By reading an agents thoughts (with assistance from simple monitoring networks), we will get warning shots as it starts to think of plans that deviate from its goals. Even if the work is proprietary, people will be able and likely eager to publish the general ways it goes off track, so that improvements can stop those gaps.
- JoeTheUser 10 Apr 2023 19:46 UTC
  1 point
  0
  Parent
  I don’t think there are fundamental barriers. Sensory and motor networks, and types of senses and actions that people don’t have, are well along. And the HuggingGPT work shows that they’re surprisingly easy to integrate with LLMs. That plus error-checking are how humans successfully act in the real world.
  I don’t think the existence of sensors is the problem. I believe that self-driving cars, a key example, have problems regardless of their sensor level. I see the key hurdle as ad-hoc action in the world. Overall, all of our knowledge about neural networks, including LLMs, is a combination of heuristic observations and mathematical and other intuitions. So I’m not certain that this hurdle won’t be overcome but I’d still like put the reasons that it could be fundamental.

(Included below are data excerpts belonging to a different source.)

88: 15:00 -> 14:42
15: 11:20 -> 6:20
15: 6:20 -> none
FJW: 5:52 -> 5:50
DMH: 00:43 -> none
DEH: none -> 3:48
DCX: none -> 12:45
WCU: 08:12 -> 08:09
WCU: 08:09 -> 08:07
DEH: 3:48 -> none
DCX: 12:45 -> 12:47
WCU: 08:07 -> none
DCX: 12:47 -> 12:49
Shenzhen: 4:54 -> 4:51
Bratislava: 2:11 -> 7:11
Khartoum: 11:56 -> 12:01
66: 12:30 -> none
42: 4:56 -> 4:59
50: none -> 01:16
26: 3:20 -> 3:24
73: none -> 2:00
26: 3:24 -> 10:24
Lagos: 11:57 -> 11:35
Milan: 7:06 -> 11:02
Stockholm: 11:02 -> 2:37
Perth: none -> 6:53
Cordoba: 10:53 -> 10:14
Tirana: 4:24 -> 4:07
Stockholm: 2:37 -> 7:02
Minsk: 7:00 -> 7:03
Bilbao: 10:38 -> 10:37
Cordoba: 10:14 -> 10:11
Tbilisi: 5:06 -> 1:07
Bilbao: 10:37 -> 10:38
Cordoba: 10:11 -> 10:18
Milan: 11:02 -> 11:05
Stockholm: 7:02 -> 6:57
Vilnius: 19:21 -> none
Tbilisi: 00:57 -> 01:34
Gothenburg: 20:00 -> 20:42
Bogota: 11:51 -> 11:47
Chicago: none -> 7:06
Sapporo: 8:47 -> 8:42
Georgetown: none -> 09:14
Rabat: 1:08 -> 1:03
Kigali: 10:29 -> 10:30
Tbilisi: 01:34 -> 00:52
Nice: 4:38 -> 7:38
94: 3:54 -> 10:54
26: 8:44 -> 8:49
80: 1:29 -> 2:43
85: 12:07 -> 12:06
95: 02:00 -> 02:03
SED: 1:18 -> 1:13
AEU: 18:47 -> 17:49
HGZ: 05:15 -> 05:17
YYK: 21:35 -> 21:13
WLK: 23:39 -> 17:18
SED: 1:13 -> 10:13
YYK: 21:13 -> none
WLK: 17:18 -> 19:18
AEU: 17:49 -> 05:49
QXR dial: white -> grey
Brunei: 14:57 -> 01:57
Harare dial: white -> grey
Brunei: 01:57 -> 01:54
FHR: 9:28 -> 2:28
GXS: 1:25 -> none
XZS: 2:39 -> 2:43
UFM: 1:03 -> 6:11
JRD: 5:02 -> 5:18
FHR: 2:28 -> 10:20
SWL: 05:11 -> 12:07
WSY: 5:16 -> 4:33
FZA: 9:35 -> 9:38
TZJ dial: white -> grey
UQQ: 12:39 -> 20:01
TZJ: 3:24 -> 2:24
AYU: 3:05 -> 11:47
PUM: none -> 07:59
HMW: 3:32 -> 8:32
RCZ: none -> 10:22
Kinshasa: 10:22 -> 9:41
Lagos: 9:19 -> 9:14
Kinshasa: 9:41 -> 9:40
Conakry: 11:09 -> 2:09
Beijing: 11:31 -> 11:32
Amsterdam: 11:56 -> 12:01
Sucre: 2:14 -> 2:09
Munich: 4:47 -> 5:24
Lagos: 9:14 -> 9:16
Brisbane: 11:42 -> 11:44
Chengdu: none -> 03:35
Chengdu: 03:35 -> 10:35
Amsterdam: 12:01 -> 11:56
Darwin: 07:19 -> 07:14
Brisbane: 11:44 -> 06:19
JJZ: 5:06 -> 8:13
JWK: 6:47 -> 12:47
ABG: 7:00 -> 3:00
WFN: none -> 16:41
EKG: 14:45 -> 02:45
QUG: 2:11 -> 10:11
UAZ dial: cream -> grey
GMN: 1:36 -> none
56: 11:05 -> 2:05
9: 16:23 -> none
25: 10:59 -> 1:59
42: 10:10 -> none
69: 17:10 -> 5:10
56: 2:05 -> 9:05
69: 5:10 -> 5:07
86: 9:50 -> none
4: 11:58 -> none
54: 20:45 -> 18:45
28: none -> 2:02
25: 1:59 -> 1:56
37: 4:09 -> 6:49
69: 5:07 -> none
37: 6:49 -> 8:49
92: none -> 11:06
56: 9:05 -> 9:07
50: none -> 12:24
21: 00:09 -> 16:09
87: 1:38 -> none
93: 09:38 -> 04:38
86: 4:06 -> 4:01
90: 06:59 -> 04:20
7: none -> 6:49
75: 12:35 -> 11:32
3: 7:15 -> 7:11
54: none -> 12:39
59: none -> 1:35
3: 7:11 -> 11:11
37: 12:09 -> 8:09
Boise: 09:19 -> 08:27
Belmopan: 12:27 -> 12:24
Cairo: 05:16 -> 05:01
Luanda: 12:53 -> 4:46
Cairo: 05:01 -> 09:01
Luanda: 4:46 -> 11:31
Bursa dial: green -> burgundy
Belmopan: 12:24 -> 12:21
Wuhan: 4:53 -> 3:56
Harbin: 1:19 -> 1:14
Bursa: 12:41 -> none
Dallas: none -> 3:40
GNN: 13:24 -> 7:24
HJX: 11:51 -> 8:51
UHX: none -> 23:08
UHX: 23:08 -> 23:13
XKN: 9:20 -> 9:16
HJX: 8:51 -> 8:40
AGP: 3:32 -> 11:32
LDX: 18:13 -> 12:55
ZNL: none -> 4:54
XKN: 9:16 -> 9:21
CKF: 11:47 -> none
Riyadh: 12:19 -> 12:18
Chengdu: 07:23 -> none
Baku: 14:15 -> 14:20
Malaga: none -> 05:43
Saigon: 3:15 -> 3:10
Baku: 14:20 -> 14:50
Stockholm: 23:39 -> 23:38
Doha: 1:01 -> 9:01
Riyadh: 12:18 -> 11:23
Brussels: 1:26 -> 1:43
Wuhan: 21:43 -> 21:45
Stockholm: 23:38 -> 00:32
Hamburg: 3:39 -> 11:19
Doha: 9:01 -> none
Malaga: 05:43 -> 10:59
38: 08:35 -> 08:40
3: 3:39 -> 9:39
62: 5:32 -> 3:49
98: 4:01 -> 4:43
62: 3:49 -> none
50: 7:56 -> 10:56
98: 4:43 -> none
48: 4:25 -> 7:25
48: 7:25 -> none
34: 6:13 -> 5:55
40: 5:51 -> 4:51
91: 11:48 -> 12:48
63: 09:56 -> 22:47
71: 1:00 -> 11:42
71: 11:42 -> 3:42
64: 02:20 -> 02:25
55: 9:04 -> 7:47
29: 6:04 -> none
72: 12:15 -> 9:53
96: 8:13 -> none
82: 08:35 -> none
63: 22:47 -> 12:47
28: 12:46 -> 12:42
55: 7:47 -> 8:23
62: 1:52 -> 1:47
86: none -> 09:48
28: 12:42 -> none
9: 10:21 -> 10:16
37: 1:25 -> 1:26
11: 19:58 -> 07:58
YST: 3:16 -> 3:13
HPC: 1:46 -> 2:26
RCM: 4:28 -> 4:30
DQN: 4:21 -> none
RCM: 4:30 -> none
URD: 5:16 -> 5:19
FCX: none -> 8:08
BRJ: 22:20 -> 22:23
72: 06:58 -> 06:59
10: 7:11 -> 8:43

  What LLMs seems to do really well is pull together pieces of information and make deductions about them. What they seem to do less well is reconciling an “outline” of a situation with the particular details involved (Something I’ve found ChatGPT reliably does badly is reconciling further detail you supply once it’s summarized a novel). A human or even an animal, is very good at interacting with complex, changing, multilayered situations that they only have a partial understanding of—especially staying within various safe zones that avoid different dangers. Driving a car is an example of this—you have a bunch of intersecting constraints that can come from a very wide range of things that can happen (but usually don’t). Slowing (or not) when you see a child’s ball go into the road is an archetypal example.
  I mean, most efforts to use deep learning in robotics have foundered on the problem that generating enough information to teach the thing to act in the world is extremely difficult. Which implies that the only way that these things can be taught to deal with a complex situation is by roughly complete modeling of it and in real world action situations, that simply may not be possible (contrast with video games or board games where summary of the rules is given and an uncertainty is “known unknowns”).
  ...having an external code loop that calls multiple networks to check markers of accuracy and effectiveness is scary and promising.
  Maybe but methods like this have been tried without neural nets for a while and haven’t by themselves demonstrated effectiveness. Of course, some code could produce AGI then nautral LLMs plus some code could produce AGI so the question is how much needs to be added.